ABOUT THIS TASK: Pictures are to be dropped from the copy. Retype the listing exactly.

SUPPLIED MATERIAL:
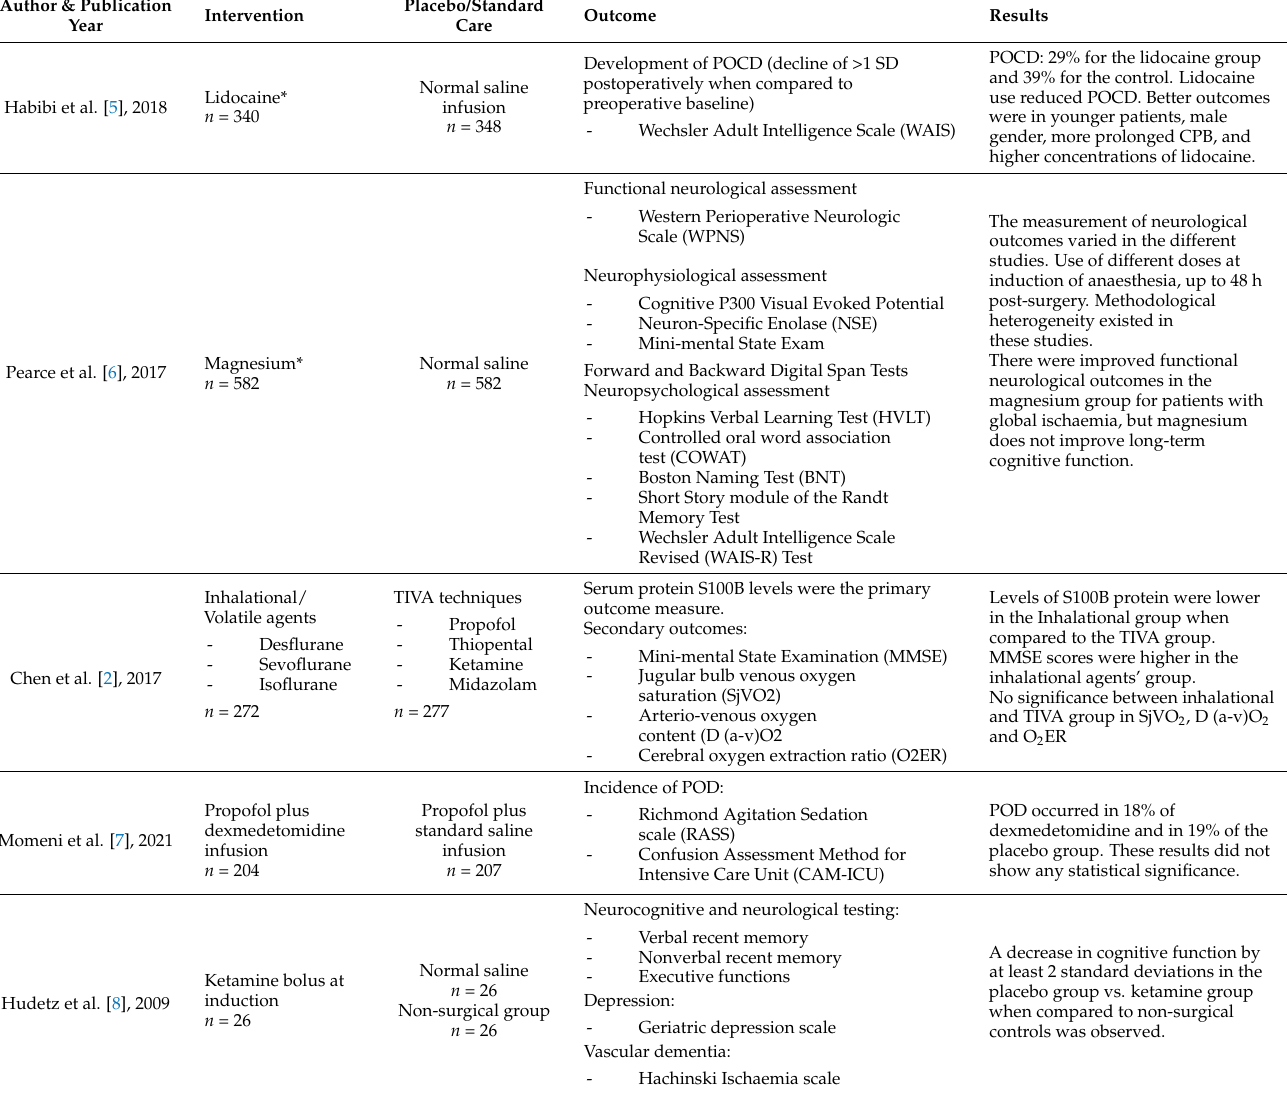
Table 1. Summary of randomised control trials comparing interventions to standard therapy for neuroprotection in cardiac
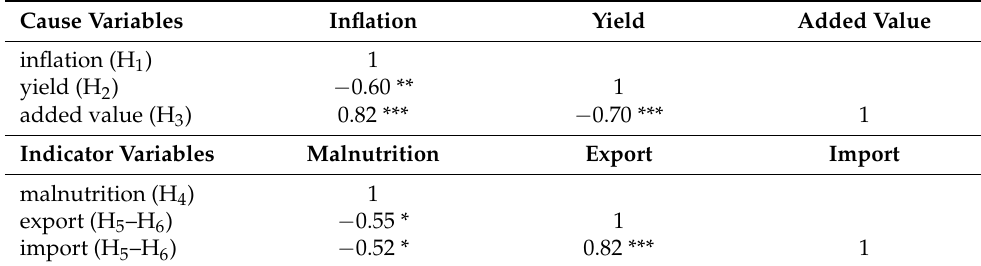
Table 2. Correlation matrix of the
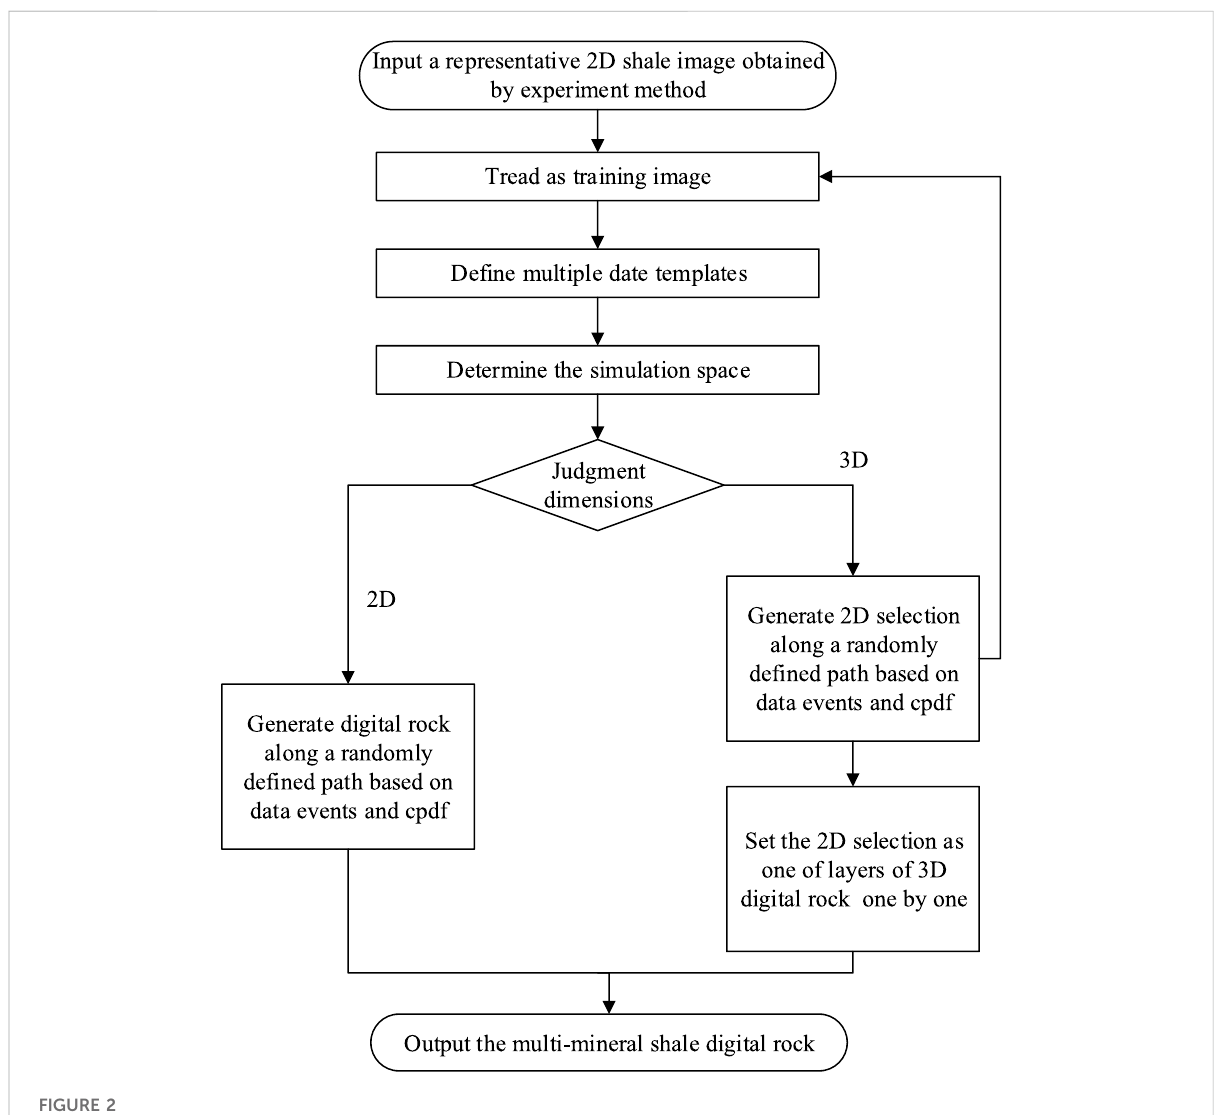
FIGURE 2 Flow chart of multi-mineral shale digital rock reconstruction using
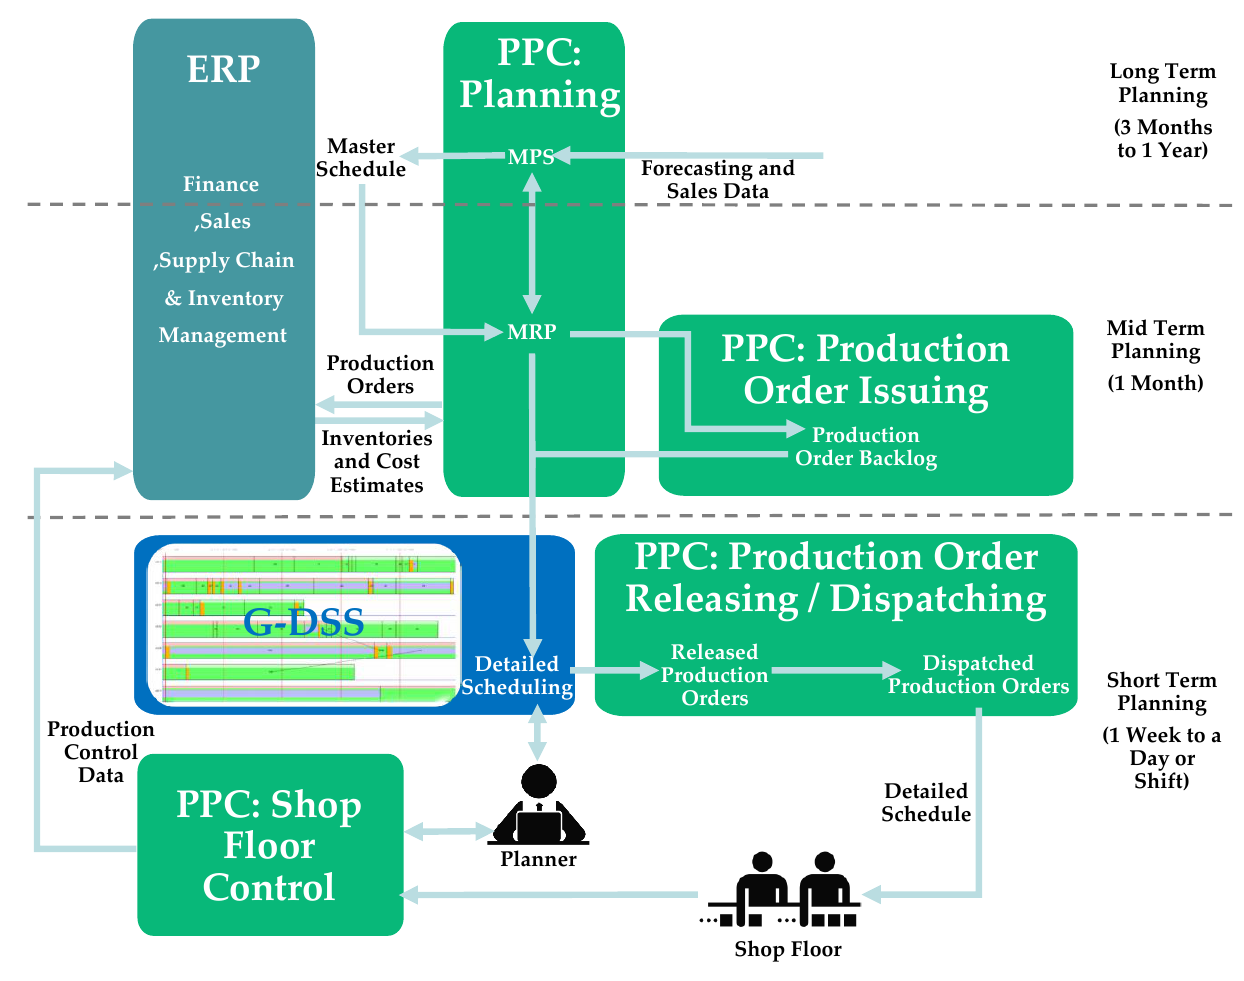
Figure 3. The G-DSS ’ s framework. Figure 3. The G-DSS’s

ANSWER BOX:
Table 1. Summary of randomised control trials comparing interventions to standard therapy for neuroprotection in cardiac
Table 2. Correlation matrix of the
FIGURE 2 Flow chart of multi-mineral shale digital rock reconstruction using
Figure 3. The G-DSS ’ s framework. Figure 3. The G-DSS’s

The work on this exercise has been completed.